Partiler, milletvekili aday listelerinden sonra beyannamelerini açıklıyor. AK Parti, MHP, CHP ve Saadet Partisi vaatlerini kamuoyu ile paylaştı. İyi Parti ve HDP de önümüzdeki günlerde beyannamelerini açıklayacak.
Beyannameler uzun ve okuması meşakkatli metinlerdir. Bu yüzden seçmenler kısa broşürlerden hoşlanır. Medyadaki propaganda malzemesine bakar. Halbuki beyannameler partilerin dünya görüşlerini, politikalarını ve vaatlerini genişçe açıkladığı metinlerdir. Manifestolarla birlikte beyannameler Türkiye'de siyasetin nereye doğru aktığını gösterir.
***
Bir kere, beyannameler vaatler açısından çok hareketli.

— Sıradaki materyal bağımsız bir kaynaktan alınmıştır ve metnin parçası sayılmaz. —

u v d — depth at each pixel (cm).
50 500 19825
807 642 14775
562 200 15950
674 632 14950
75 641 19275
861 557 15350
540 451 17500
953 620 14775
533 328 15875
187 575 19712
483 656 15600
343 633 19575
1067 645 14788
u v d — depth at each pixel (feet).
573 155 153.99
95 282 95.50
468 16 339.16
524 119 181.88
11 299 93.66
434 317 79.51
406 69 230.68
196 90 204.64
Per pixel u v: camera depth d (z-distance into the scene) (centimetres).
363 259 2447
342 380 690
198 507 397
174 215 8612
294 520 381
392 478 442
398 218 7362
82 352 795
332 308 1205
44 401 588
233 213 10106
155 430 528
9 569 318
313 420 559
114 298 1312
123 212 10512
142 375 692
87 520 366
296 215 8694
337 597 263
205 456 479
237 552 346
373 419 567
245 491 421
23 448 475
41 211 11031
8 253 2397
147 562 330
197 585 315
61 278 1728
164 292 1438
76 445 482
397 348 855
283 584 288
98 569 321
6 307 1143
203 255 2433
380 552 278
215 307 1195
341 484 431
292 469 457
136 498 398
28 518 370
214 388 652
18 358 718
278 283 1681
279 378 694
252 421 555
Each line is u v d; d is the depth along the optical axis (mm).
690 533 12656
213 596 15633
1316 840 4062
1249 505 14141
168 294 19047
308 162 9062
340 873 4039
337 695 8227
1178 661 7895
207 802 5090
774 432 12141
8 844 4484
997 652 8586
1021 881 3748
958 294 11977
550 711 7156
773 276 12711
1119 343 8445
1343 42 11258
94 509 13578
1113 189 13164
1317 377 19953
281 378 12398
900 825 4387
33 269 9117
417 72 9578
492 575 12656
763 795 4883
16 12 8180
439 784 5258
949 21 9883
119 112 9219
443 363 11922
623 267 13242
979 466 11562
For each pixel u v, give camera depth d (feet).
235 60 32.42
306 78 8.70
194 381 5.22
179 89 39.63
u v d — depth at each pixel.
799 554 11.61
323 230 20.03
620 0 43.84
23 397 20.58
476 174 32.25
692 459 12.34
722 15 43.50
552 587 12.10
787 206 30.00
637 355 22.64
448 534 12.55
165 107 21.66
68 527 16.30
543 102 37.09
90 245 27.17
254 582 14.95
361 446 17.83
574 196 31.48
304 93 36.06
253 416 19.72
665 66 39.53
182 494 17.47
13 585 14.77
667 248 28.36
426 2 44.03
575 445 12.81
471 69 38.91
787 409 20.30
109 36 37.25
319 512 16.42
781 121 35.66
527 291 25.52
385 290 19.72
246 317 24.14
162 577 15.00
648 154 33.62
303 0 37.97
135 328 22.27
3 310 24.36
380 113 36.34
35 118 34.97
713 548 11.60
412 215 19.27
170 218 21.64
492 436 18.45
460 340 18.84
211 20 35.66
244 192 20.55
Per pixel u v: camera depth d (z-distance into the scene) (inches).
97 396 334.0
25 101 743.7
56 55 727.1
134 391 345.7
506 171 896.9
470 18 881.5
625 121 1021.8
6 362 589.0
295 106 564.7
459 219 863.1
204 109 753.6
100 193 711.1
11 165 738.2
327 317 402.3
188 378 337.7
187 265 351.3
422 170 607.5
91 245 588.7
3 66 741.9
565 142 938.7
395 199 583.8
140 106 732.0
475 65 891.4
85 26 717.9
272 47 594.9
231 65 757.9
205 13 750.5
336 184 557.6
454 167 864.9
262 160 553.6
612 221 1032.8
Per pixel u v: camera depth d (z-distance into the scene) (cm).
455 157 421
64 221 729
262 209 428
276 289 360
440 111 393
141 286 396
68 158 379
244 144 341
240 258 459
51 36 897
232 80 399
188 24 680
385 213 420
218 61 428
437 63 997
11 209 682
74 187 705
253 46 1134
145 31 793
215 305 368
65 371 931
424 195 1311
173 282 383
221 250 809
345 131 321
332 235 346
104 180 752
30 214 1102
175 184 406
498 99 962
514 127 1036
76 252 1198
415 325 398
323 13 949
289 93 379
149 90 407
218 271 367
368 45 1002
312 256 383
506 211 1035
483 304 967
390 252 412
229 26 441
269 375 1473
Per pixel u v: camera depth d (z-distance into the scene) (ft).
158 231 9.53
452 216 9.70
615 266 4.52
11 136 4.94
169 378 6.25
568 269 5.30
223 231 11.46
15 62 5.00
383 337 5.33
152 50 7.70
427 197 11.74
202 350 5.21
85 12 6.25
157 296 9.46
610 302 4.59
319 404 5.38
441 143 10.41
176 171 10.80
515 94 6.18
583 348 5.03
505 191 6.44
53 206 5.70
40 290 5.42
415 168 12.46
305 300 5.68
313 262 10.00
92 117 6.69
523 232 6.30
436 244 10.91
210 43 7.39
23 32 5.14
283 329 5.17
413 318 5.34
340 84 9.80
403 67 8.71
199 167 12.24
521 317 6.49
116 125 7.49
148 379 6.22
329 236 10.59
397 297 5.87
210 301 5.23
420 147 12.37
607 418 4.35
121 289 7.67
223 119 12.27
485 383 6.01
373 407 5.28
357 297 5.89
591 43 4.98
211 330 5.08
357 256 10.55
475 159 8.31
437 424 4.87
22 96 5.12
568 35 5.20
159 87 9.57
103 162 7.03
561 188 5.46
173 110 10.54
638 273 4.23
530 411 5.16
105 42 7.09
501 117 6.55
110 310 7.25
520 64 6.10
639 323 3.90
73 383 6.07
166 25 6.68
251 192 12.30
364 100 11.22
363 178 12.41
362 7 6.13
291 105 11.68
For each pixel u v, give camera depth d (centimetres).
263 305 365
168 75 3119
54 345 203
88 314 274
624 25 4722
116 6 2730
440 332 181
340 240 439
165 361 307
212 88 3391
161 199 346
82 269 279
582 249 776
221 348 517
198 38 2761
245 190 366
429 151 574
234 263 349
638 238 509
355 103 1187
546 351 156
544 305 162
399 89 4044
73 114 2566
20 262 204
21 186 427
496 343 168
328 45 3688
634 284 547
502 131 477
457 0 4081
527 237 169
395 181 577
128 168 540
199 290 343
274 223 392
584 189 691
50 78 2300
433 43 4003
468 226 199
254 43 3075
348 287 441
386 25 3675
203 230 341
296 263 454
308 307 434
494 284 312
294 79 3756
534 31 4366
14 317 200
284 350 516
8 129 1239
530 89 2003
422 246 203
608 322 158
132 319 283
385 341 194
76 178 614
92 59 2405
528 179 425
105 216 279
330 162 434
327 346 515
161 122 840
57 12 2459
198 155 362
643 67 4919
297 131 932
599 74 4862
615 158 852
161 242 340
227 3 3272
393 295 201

7 Haziran 2015 seçimlerinde başlayan bir hareketlenmenin devamı yaşanıyor.
Partiler her geçen gün yeni vaatlerle yarışıyor.
Ne iktidar ne muhalefet geride kalmak istemiyor.
Bunun temel sebebi de ideoloji ve kimlik konularına göre oy veren seçmenin tercihinin vaatlerle değişmiyor olması. Ve somut getirilere bakan kararsız bir seçmen grubu var ki sonuçları belirleyecek kadar kritik bir kütleyi temsil ediyor.
Mega projelerle yetinmiyor, gündelik hayatının iyileşmesini, gelirinin bir nebze de olsa artmasını umursuyor.
Yine de beyannamelerde vaatlerin bu denli öne çıkmasının bundan sonraki seçimleri etkisi altına alacak bir kırılma noktası olduğunu söyleyebilirim.
Elbette bu gidişatın arkasında AK Parti'nin on altı yıllık iktidarında gerçekleştirdiği büyük ölçekli kalkınma hamlesinin başarısı bulunuyor.
Artık farklı toplumsal kesimler bütçelerine pratik yansımalar istiyorlar. AK Parti'nin bu noktada eli daha güçlü.
"
Yaparsa yine AK Parti yapar" sloganı da güçlü bir
icraatın içinden gelmenin özgüvenini
gösteriyor.
Beyannamenin sonunda 146 projenin tek tek sayılması da bir tür boy gösterisi.
***
İdeoloji ve kimlik boyutuyla beyannamelere bakıldığında Cumhur İttifakı ile diğerleri arasındaki temel farkın
15 Temmuz darbesine yaklaşımda belirginleştiğini söyleyebilirim.
AK Parti ve MHP, Türkiye'nin 15 Temmuz gecesindeki direnişle yepyeni bir düzleme geçtiğinden bahsediyor. Ana vurgu
FETÖ dahil tüm terör örgütleriyle mücadele...
Cumhurbaşkanlığı sistemine geçişle ülkemizin dış operasyonlara, güvenlik tehditlerine en güzel cevabı vereceği argümanı sinmiş iki beyannameye de...
MHP'ninkinde beka meselesi daha da vurgulu.
Halbuki kendisini "
Kurtuluş Savaşı'na" bağlayan CHP'nin beyannamesinde 15 Temmuz ibaresi AK Parti eleştirisi bağlamında geçiyor. İktidar, 15 Temmuz darbesinin kaos ortamını kullanmakla suçlanıyor.
Devamında "
20 Temmuz darbesiyle tek adam rejimi" kurulduğu
iddiası öne çıkarılıyor.
Vaat ise 15 Temmuz darbesini yapanlara karşı yürütülen mücadeleyi geri çevirmek. Adaletin sağlanması adı altında...
230 sayfalık beyannamede FETÖ'nün adı yok. Türkiye Cumhuriyeti'nin karşılaştığı en büyük iç tehdit olan FETÖ konusunun bu şekilde geçiştirilmesi ciddi bir sorun.
Ne Türkiye'nin
Kurtuluş Savaşı ile ne de CHP'nin "
kuruluş" iddiası ile bağdaştırılabilir.
Saadet Partisi'nin 15 Temmuz konusunda AK Parti ve MHP cenahında değil de CHP'ye yakın durması ise Milli Görüş açısından vahim bir durum.
Ezcümle, beyannameler vaatler açısından 7 Haziran seçimlerinde başlayan süreci derinleştiriyor.
Siyasi kimlik ve ülkenin geleceği açısından ise 15 Temmuz'a yaklaşım farkı dikkat çekiyor.
FETÖ ile mücadele ülkenin geleceğinin ortak bir paydası olması gerekirken muhalefetin yaklaşımı bir sorun alanı teşkil ediyor.